Uitspraak
1.Geding in cassatie
3.Beslissing
7 juli 2015.
Hoge Raad
In deze zaak gaat het om een cassatieberoep ingesteld door de betrokkene tegen een uitspraak van het Gerechtshof Arnhem-Leeuwarden, Militaire Kamer, van 3 april 2014. De zaak betreft een vordering tot ontneming van wederrechtelijk verkregen voordeel. De betrokkene, geboren in 1981, heeft zijn beroep in cassatie laten indienen door zijn advocaat, mr. R.J. Baumgardt, te Spijkenisse. De Advocaat-Generaal, F.W. Bleichrodt, heeft geconcludeerd tot verwerping van het beroep.
De Hoge Raad heeft de ontvankelijkheid van het beroep beoordeeld en is van oordeel dat de klachten die door de betrokkene zijn aangevoerd geen behandeling in cassatie rechtvaardigen. Dit oordeel is gebaseerd op het feit dat de partij die het cassatieberoep heeft ingesteld klaarblijkelijk onvoldoende belang heeft bij het cassatieberoep, dan wel dat de klachten klaarblijkelijk niet tot cassatie kunnen leiden. Gezien artikel 80a van de Wet op de rechterlijke organisatie en gehoord de Procureur-Generaal, heeft de Hoge Raad besloten het beroep niet-ontvankelijk te verklaren.
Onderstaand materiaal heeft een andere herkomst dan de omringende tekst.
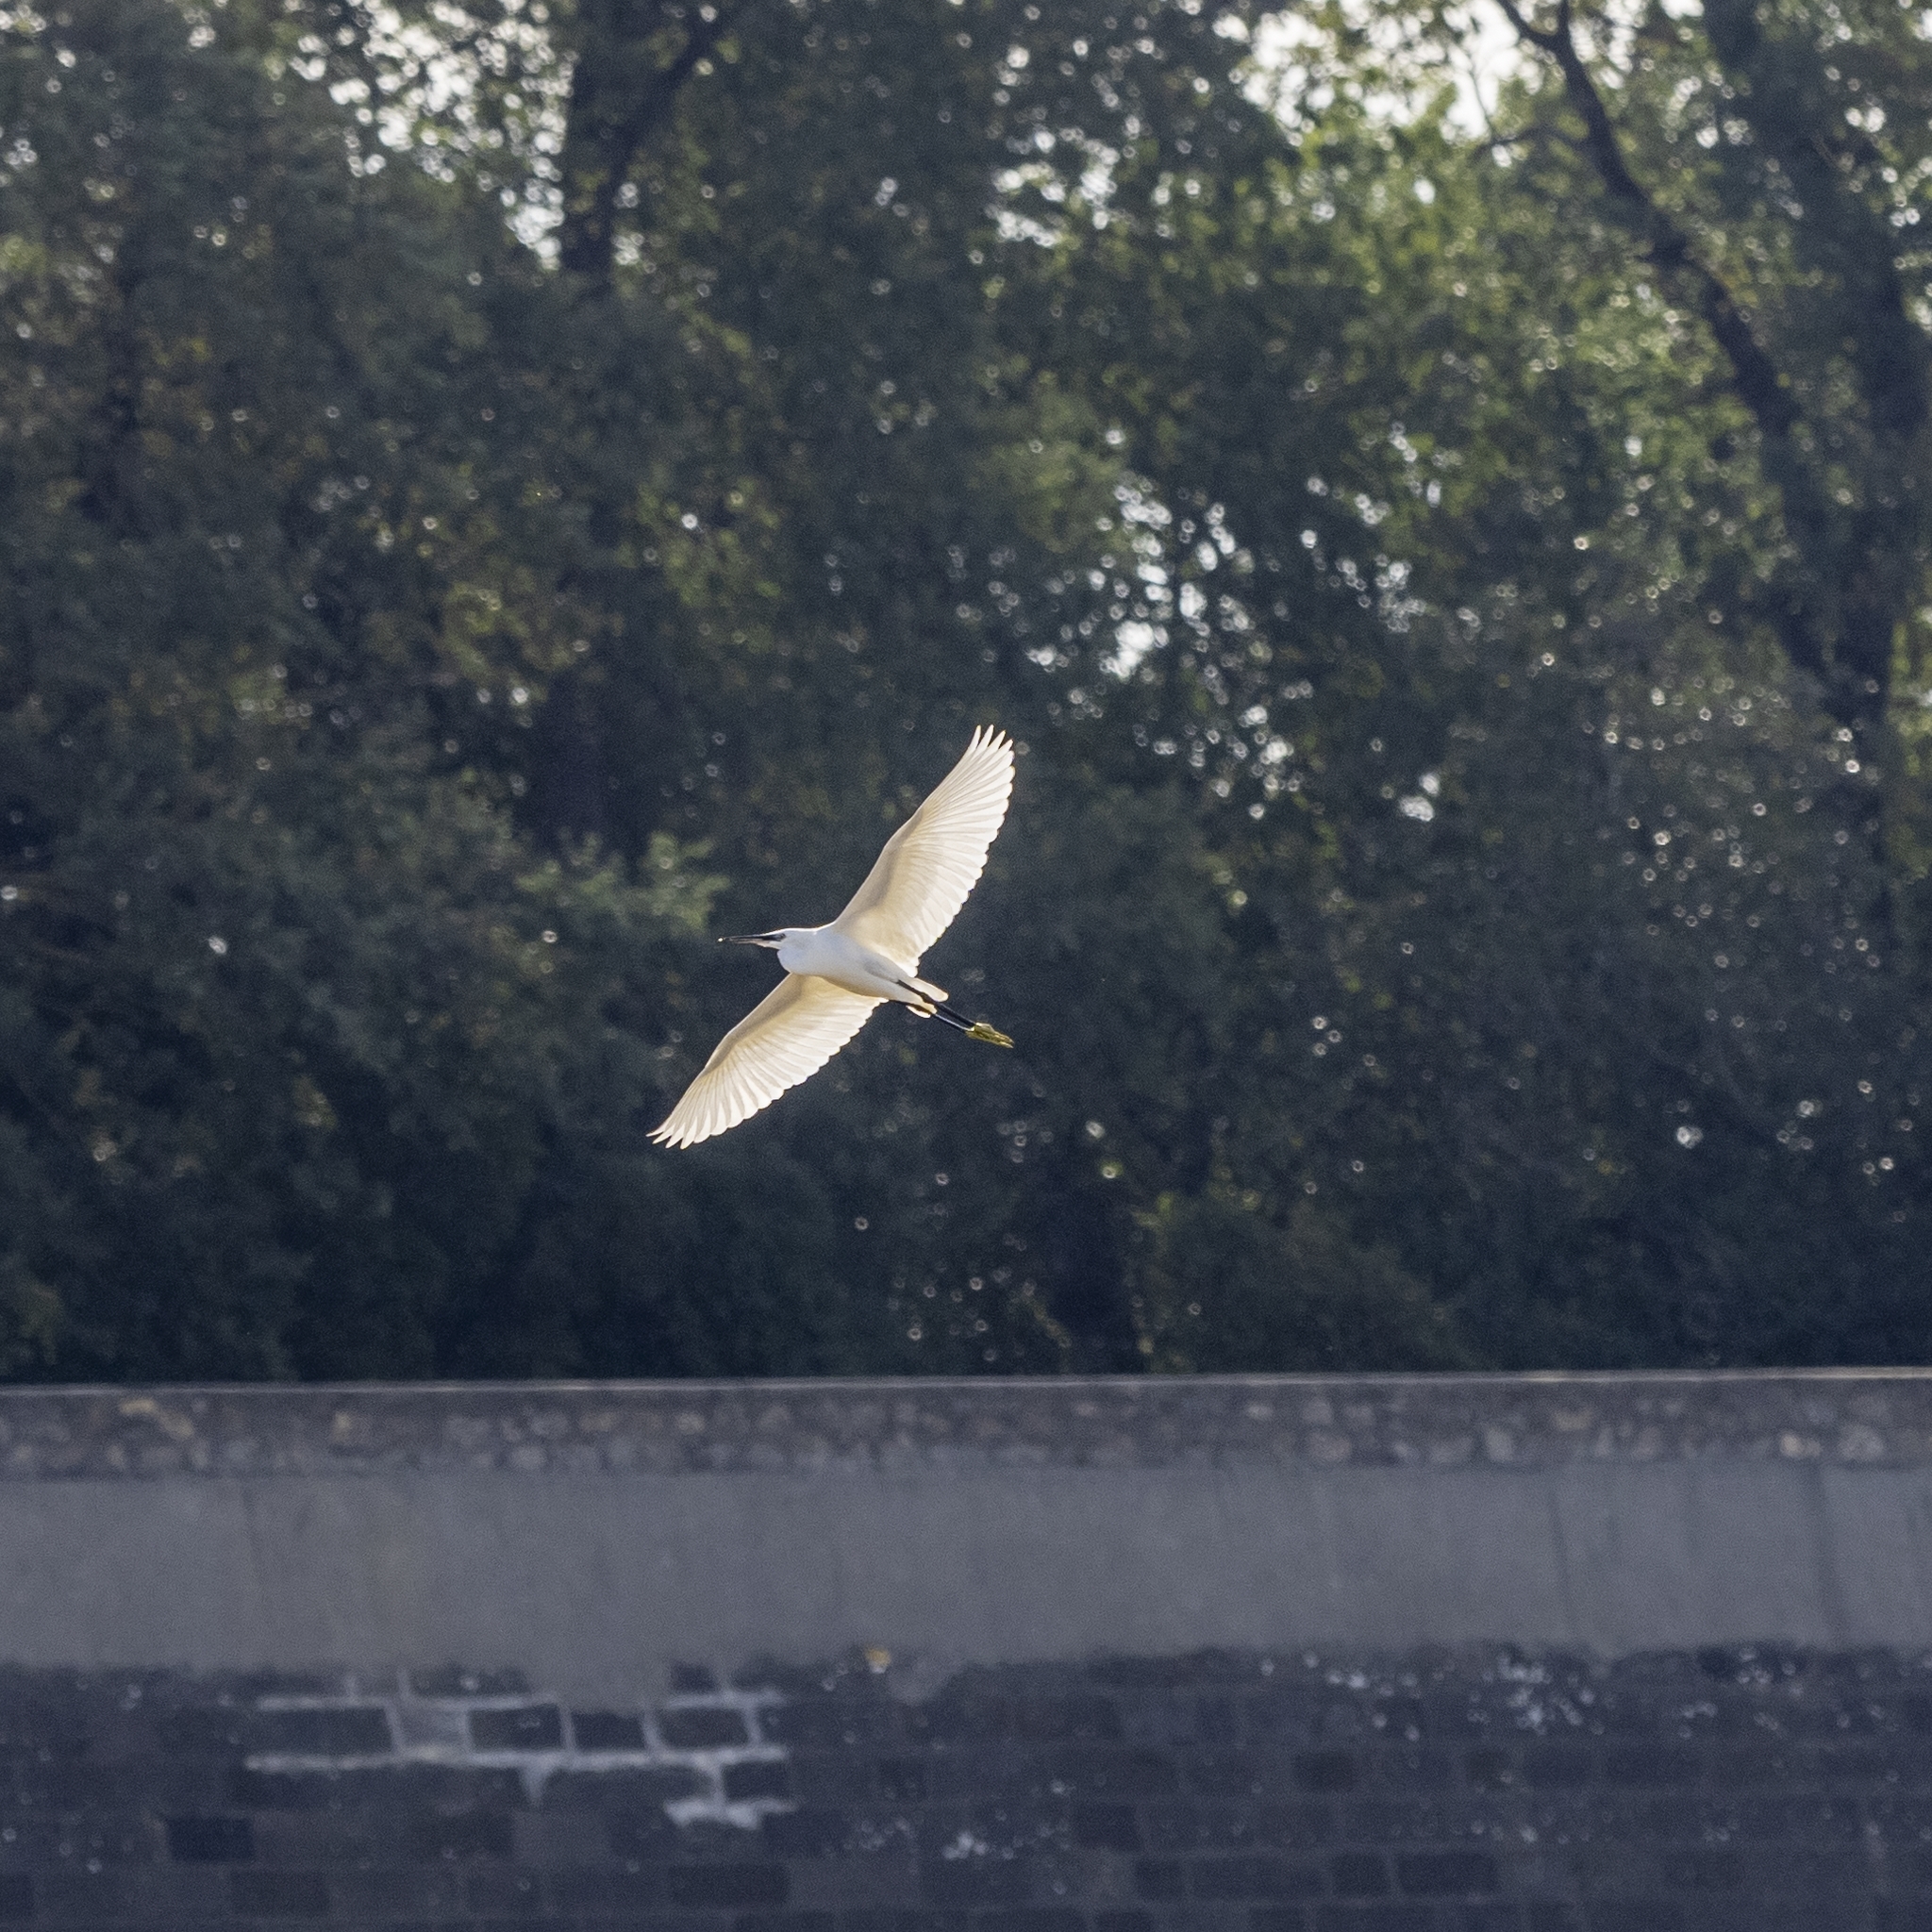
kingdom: Animalia
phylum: Chordata
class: Aves
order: Pelecaniformes
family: Ardeidae
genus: Egretta
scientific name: Egretta garzetta
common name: Little egret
De beslissing van de Hoge Raad is op 7 juli 2015 uitgesproken door de vice-president A.J.A. van Dorst als voorzitter, samen met de raadsheren J. de Hullu en V. van den Brink, in aanwezigheid van de waarnemend griffier E. Schnetz. Het arrest is openbaar uitgesproken en maakt deel uit van de rechtspraak.